**Governo Trump Processa Califórnia por Permitir Atletas Trans em Competições Femininas** O governo do presidente Donald Trump iniciou uma ação legal contra o estado da Califórnia nesta quarta-feira, acusando-o de violar leis federais antidiscriminação ao permitir que atletas transgêneros participem de competições esportivas escolares femininas.
O processo foi registrado em um tribunal federal em Los Angeles, alegando que a política estadual infringe o Título IX, uma lei de direitos civis que proíbe a discriminação de gênero em instituições educacionais financiadas pelo governo federal. A procuradora-geral Pam Bondi, indicada por Trump para liderar o Departamento de Justiça, declarou que o departamento está comprometido em "proteger a igualdade de oportunidades para mulheres e meninas nos esportes".
A ação segue um decreto presidencial assinado por Trump em fevereiro, intitulado "Mantendo os homens fora dos esportes femininos", que proíbe explicitamente a participação de atletas transgêneros femininos em eventos esportivos femininos, cumprindo uma promessa de sua campanha presidencial de 2024. Essa não é a primeira vez que o Departamento de Justiça intervém em questões similares; em abril, uma ação semelhante foi movida contra o estado do Maine, que resultou em cortes no financiamento federal para escolas públicas após a governadora se recusar a aderir ao decreto. O caso citado pelo departamento envolve uma atleta trans que obteve sucesso em competições estaduais de atletismo, o que reacendeu o debate sobre a equidade no esporte.
Enquanto alguns argumentam que atletas que passaram pela puberdade masculina podem ter vantagens físicas, ativistas trans e alguns especialistas contestam essa afirmação, alegando falta de evidências concretas de vantagem injusta.
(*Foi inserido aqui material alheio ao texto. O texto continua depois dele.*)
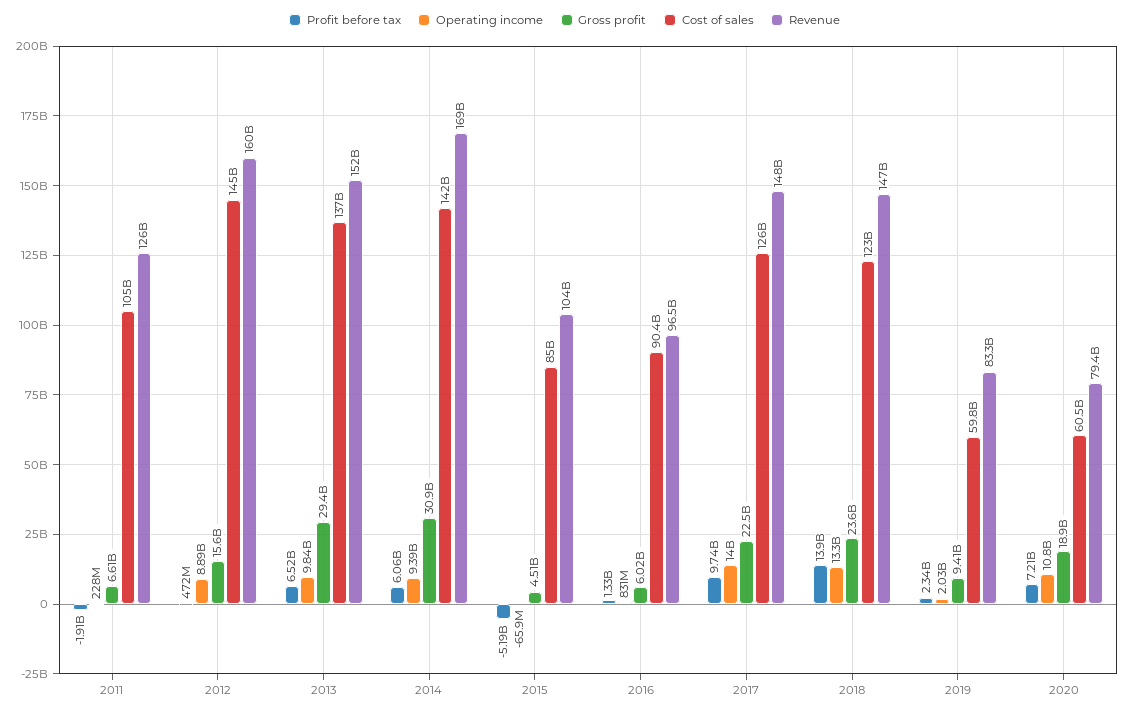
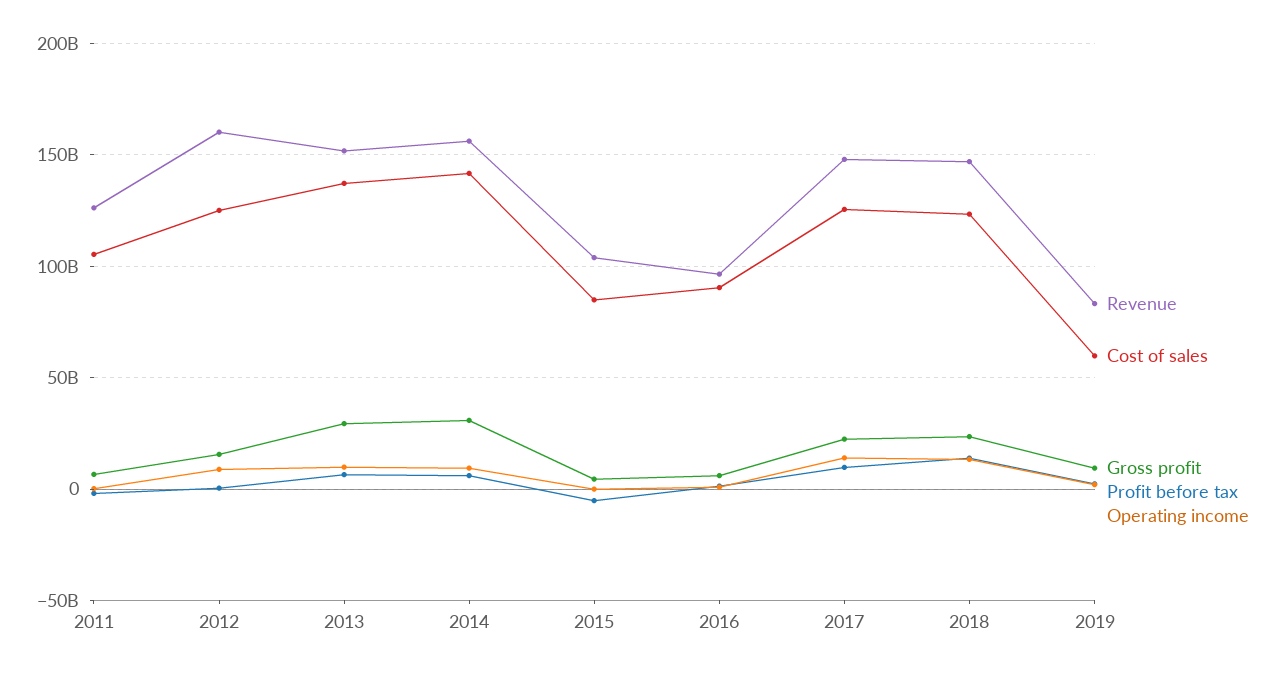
Cost of sales, 2012: 145000000000 -> 125000000000
Revenue, 2014: 169000000000 -> 155000000000
Profit before tax, 2020: 7210000000 -> none
Operating income, 2020: 10800000000 -> none
Gross profit, 2020: 18900000000 -> none
Cost of sales, 2020: 60500000000 -> none
Revenue, 2020: 79400000000 -> none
A ordem executiva e as ações subsequentes têm dividido opiniões, com republicanos vendo isso como uma restauração da equidade, enquanto críticos e defensores dos direitos LGBTQ+ consideram uma violação dos direitos das atletas trans.
Kelley Robinson, presidente do grupo de defesa LGBTQ Human Rights Campaign, expressou preocupação, afirmando que tais políticas expõem crianças a assédio e discriminação e deveriam ser evitadas em favor de um ambiente inclusivo e acolhedor para todos os estudantes. Atualmente, mais de 20 estados nos EUA já implementaram leis que proíbem a participação de meninas trans em esportes femininos, muitas das quais estão enfrentando desafios legais.
A Associação Atlética Universitária Nacional (NCAA) possui regulamentos que exigem que atletas trans femininas atendam a limites específicos de testosterona, mas não monitora a participação em níveis escolares.